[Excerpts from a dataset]
***

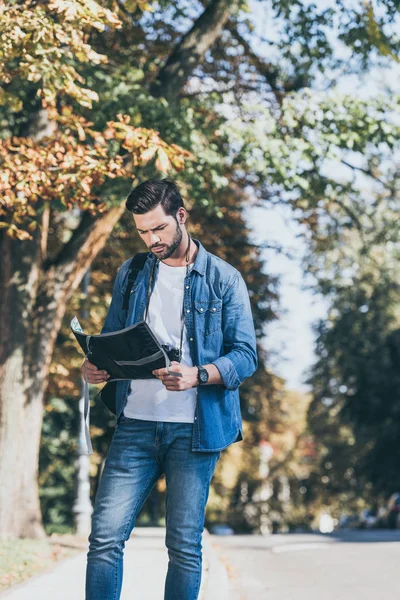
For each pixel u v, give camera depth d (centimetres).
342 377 3825
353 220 2100
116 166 1009
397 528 3403
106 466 456
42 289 1605
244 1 1633
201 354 452
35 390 1591
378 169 1923
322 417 4466
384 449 3888
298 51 1714
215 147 1543
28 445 1583
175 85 1583
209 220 2178
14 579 939
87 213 1608
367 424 3869
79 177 995
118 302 470
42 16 869
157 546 1498
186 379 432
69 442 2906
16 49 888
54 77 953
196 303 455
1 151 1020
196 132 1484
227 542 2075
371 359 3656
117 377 452
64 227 2089
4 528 1547
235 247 2302
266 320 2667
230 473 4538
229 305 458
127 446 451
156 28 1716
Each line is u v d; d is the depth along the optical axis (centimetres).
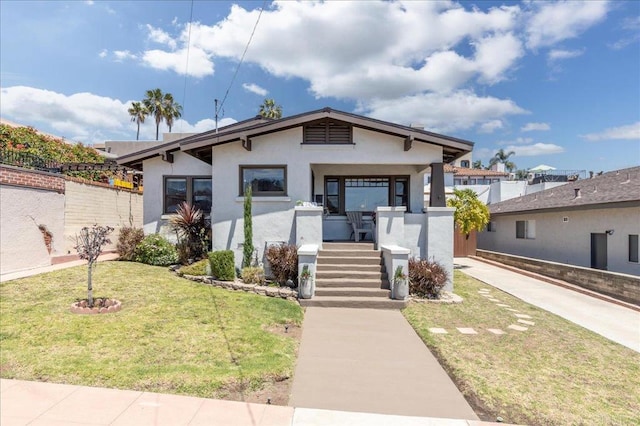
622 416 407
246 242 1034
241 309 752
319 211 1034
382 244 1041
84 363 461
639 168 1686
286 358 527
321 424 368
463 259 2155
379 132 1089
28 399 381
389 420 381
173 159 1334
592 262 1500
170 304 749
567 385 483
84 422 346
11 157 992
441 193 1082
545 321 803
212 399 401
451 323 750
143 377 432
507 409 412
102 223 1373
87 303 690
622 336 725
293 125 1067
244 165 1093
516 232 2098
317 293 896
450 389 460
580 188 1808
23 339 527
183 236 1236
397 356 568
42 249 1041
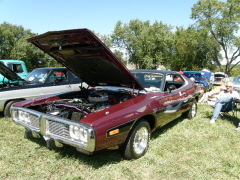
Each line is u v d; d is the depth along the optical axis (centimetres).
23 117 340
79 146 260
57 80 632
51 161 311
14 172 282
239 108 732
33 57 4297
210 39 3400
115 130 274
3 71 574
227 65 3572
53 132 292
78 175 277
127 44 4991
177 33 3834
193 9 3406
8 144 369
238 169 308
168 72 443
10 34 4234
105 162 315
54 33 292
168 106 395
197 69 3759
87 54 331
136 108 315
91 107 335
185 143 398
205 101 815
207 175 291
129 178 277
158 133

***

* [TASK ITEM]
Drop the images; copy every entry above exactly.

* [WRITTEN SOLUTION]
For each pixel u v, give camera depth d (centimetres).
342 377 3825
353 220 2100
116 166 1009
397 528 3403
106 466 456
42 289 1605
244 1 1633
201 354 452
35 390 1591
378 169 1923
322 417 4466
384 449 3888
298 51 1714
215 147 1543
28 445 1583
175 85 1583
209 220 2178
14 579 939
87 213 1608
367 424 3869
79 177 995
118 302 470
42 16 869
157 546 1498
186 379 432
69 442 2906
16 49 888
54 77 953
196 303 455
1 151 1020
196 132 1484
227 542 2075
371 359 3656
117 377 452
64 227 2089
4 528 1547
235 247 2302
266 320 2667
230 473 4538
229 305 458
127 446 451
156 28 1716
Each line is u v d; d is the depth along the optical axis (centimetres).
622 416 407
246 242 1034
241 309 752
319 211 1034
382 244 1041
84 363 461
639 168 1686
286 358 527
321 424 368
463 259 2155
379 132 1089
28 399 381
389 420 381
173 159 1334
592 262 1500
170 304 749
567 385 483
84 422 346
11 157 992
441 193 1082
545 321 803
212 399 401
451 323 750
143 377 432
507 409 412
102 223 1373
87 303 690
622 336 725
293 125 1067
244 165 1093
516 232 2098
317 293 896
450 389 460
580 188 1808
23 339 527
183 236 1236
397 356 568
42 249 1041
Each line is u v d; d is the depth along the optical axis (centimetres).
23 117 340
79 146 260
57 80 632
51 161 311
14 172 282
239 108 732
33 57 4297
210 39 3400
115 130 274
3 71 574
227 65 3572
53 132 292
78 175 277
127 44 4991
177 33 3834
193 9 3406
8 144 369
238 169 308
168 72 443
10 34 4234
105 162 315
54 33 292
168 106 395
197 69 3759
87 54 331
136 108 315
91 107 335
185 143 398
205 101 815
207 175 291
129 178 277
158 133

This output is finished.